Little is known about the natural course of iatrogenic choroidal neovascularization secondary to photocoagulation for CSCR. Anti VEGF therapy seems to be a promising treatment option but further verifications are needed.
CONCLUSION:
When CSCR is not spontaneously resolved in 3 to 4months a treatment should be considered. The argon laser photocoagulation is a promoted treatment for leaking point. However, this treatment can cause collateral damage such as iatrogenic CNV which can be a major cause of definitive loss of vision. The anti VEGF appears to be a promising treatment option for CNV due to photocoagulation.Larger studies are required to confirm that efficacy and to compare the different anti VEGF agents in the management of the laser induced CNV.

Legend:


Figure 1: Fundus photograph, red free fundus photograph, Fluorescein angiography and optical coherence tomography  (OCT) showing the serous retinal detachment and leakage point.


Figure 2 : Fundus photograph, red free fundus photograph, Fluorescein angiography ,optical coherence tomography  (OCT) and angio OCT  demonstrating the subfoveal choroidal neovascular membrane, corresponded to the area of the previous photocoagulation.

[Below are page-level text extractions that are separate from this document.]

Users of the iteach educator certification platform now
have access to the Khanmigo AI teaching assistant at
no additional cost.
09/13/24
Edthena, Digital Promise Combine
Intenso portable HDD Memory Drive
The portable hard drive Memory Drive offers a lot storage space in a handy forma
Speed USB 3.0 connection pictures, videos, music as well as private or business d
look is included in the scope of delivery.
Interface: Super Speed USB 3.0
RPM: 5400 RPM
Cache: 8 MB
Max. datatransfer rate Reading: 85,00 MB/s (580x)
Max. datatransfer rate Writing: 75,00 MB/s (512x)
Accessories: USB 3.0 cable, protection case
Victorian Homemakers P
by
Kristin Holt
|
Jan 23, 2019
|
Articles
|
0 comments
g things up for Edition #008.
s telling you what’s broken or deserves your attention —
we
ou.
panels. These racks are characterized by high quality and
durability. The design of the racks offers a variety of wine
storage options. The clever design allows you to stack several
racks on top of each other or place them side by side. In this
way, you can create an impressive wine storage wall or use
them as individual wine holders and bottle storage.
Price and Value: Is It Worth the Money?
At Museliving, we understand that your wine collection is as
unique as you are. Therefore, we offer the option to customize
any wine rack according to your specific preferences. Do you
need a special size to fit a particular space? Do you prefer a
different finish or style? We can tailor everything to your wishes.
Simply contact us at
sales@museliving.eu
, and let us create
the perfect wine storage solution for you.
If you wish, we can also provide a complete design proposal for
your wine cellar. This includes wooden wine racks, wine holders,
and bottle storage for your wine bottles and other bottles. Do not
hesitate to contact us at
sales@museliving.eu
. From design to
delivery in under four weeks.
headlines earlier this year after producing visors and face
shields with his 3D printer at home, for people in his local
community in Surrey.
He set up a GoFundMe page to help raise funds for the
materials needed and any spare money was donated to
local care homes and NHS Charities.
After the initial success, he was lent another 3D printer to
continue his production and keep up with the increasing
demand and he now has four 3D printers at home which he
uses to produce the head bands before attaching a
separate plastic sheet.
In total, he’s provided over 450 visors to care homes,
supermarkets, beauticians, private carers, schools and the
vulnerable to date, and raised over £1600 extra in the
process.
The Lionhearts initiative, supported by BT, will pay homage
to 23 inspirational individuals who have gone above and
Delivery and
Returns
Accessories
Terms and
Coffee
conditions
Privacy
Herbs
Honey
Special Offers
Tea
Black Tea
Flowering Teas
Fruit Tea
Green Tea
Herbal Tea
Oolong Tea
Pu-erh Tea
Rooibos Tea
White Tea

Figure 3: One month after the first injection of Bevacizumab: fundus examination: disappearance of the hemorragy near to the neovascular membrane.  OCT SD: disappearance of the serous retinal detachement and fibrosis’s formation.

Références
  1. Wang M , Munch IC , Hasler PW , Prünte C , Larsen M . Central serous chorioretinopathy. Acta ophtalmol.2008; 86:126-45.
  2. Salehi M, Wenik AS, Law HA, Evans JR, Gehlbach P. Interventions for central serous chorioretinopathy:a network meta-analysis. Cochrane Data base Review. 2015.
  3. Roy R, Saurabh K, Das D, Panigrahi PK, Das S, Pal SS and al. Variation in Visual Outcome to Anti-Vascular Endothelial Growth Factors in Choroidal Neovascular Membrane Developing in Eyes with Previously Untreated Versus Focal Laser-Treated Central Serous Chorioretinopathy.. Semin Ophthalmol. 2017;32:781-786.
  4. Maruko I, Iida T, Sugano Y, Ojima A, OgasawaraM, Spaide RF. Subfoveal choroidal thickness after treatment of central serous chorioretinopathy. Ophthalmology. 2010;117:1792–9.
  5. Cooper BA, Thoams MA. Submacular surgery to remove choroidal neovascularization associated with central serouschorioretinopathy. Am J Ophtlamol. 2000;130:187-91.
  6. Scholz P, Ersoy L, Boon CJ, Fauser S. Subthreshold Micropulse Laser (577 nm) Treatment in Chronic Central Serous Chorioretinopathy. Ophthalmologica.2015;234:189-94.
  7. Nomur Y, Obata R, Yanagi Y. intravitral bivacizumab for iatrogenic choroidal neovasculazation due to laser photocoagulation in central serous chorioretinopathy. JPN J Ophtalmol. 2012;56: 245-9
  8. Matsunaga H, Nangoh K, Uyama M. Occurrence of choroidal neovascularization following photocoagulation treatment for central serous retinopathy. Nihon Ganka Gakkai Zasshi. 1995;99:460–468.
  9. Lim SJ, Roh MI, Kwon OW. Intravitreal bevacizumab injection for central serous chorioretinopathy. Retina. 2010;1:100–06.
  10. Chhabalni J, Pichi F, Silva R, Casella AM, Murthy H, Banker A and all. antiangiogenic in choroidal neovascularization associated with laser in central serous chorioretinopathy. Retina. 2016;36:901-8.